Compliance
IRS Inadvertently Published 120,000 Individuals' Data

The data has been removed from the website after the IRS said it discovered the mistake.
The US Internal
Revenue Service inadvertently posted what is normally
confidential information involving about 120,000 individuals
before it discovered the error and removed the data from its
website, the organization said last Friday.
“Based on the IRS’s review, the inadvertent disclosure included
limited information for approximately 120,000 individuals.
However, the data did not include Social Security numbers,
individual income information, detailed financial account data,
or other sensitive information that could impact a taxpayer’s
credit. In some instances, the data did include individual names
or business contact information,” the IRS said.

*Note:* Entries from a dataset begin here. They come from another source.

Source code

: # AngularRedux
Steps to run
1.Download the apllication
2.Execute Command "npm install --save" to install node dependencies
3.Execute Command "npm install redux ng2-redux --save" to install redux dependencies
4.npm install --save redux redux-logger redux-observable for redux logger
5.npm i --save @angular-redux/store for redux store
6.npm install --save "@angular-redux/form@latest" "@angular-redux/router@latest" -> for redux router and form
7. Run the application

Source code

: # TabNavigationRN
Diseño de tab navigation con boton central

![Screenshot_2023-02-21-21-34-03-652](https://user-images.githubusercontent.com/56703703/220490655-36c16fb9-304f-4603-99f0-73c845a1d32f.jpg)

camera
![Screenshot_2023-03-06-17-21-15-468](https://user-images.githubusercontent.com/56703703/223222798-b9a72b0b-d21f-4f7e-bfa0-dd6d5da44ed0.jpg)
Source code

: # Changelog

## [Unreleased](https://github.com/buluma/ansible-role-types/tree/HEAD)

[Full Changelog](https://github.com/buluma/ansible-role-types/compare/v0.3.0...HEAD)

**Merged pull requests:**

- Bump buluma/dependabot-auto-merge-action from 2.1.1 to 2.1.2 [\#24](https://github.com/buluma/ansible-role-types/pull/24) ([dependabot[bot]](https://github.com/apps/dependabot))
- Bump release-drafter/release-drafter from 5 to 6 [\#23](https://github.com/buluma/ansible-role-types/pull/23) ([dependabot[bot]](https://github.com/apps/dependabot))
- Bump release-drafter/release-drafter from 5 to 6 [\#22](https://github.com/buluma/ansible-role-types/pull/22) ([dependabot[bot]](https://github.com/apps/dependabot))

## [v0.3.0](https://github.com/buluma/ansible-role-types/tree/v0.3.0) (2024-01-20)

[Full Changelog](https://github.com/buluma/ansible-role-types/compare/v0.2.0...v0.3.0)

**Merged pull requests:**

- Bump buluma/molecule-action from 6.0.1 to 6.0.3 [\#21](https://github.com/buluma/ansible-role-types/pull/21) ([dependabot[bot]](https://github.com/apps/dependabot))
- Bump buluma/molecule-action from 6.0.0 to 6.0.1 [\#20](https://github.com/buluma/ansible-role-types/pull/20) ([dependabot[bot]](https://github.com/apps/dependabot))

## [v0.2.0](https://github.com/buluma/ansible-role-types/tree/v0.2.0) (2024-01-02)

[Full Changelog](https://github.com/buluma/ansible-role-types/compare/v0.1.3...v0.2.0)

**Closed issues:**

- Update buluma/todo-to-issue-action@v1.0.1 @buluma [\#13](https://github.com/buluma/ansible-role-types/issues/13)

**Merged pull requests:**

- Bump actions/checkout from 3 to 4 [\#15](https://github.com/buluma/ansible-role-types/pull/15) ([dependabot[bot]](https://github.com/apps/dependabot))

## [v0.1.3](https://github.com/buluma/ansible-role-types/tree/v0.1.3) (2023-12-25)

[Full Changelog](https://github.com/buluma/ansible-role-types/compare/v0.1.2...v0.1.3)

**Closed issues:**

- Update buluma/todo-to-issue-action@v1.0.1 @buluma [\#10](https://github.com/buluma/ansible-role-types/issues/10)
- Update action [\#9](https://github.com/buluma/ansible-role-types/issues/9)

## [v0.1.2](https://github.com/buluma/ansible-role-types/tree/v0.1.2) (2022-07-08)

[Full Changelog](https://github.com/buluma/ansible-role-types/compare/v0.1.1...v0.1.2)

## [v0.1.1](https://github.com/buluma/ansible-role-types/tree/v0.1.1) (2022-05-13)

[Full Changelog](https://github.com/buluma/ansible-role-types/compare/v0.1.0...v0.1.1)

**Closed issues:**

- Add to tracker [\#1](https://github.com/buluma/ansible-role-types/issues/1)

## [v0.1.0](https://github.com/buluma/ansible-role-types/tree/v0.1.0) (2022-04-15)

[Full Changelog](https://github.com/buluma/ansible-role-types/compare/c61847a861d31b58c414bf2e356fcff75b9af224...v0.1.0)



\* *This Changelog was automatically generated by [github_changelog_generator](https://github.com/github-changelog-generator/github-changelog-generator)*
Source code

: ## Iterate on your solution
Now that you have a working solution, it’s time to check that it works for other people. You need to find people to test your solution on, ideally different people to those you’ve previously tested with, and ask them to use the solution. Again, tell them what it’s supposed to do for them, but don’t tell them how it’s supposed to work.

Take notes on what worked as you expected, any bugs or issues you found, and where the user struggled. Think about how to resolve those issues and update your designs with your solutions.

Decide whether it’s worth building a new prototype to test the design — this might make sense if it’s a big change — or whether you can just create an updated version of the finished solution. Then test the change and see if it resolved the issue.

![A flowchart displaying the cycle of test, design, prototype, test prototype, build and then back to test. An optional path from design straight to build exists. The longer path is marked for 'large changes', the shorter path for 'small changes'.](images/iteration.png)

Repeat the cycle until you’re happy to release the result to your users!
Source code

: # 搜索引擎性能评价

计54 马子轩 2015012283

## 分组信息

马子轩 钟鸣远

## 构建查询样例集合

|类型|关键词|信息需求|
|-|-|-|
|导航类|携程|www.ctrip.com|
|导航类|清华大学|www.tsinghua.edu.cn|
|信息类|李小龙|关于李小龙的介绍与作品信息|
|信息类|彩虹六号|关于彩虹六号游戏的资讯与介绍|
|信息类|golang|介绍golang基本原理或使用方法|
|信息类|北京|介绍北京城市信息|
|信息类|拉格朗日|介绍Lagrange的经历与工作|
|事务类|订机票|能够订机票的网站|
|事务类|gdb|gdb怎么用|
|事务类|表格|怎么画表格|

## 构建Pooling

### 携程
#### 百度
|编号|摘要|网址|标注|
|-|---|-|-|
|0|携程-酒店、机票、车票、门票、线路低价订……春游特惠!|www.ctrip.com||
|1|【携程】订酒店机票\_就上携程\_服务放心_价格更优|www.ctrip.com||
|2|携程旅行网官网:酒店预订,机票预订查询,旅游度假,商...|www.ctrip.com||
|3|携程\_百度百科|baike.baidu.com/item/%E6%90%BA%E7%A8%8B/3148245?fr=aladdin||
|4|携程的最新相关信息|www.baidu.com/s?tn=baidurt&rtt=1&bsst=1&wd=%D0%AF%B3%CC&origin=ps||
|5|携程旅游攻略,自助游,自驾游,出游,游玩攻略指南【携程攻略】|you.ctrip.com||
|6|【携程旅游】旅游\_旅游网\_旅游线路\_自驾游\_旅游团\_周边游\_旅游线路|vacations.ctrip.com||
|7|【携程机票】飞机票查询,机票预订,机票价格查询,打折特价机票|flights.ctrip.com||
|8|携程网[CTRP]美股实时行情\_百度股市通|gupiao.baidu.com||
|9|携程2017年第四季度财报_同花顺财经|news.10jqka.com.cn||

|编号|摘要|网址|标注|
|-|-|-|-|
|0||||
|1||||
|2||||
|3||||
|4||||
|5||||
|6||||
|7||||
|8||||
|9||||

The data came from Form 990-T, often required for people with
individual retirement accounts who earn certain types of business
income from those retirement plans. Such people will have IRAs
that are invested in master limited partnerships, real estate or
other assets that generate income, not those whose IRAs are
solely invested in securities (source: Wall Street
Journal, September 2).
The IRS statement on the matter said that charities with
unrelated business income are required to file Form 990-T, and
those filings are open to the public – which isn’t the case with
most individual filings to the IRS.
The story comes at a sensitive time for the IRS, following moves
by the Joe Biden administration to
expand its budget to improve tax collection. The move
has been attacked by critics, mostly on the political Right, for
creating dangerous new powers for the organization. Separately,
the publication of such data adds to concerns about financial
privacy and cybersecurity.
The IRS said that according to the Office of Management and Budget, its Guidance on Federal Information Security and Privacy Management Requirements mandates that agencies define any incident involving more than 100,000 individuals as a major incident.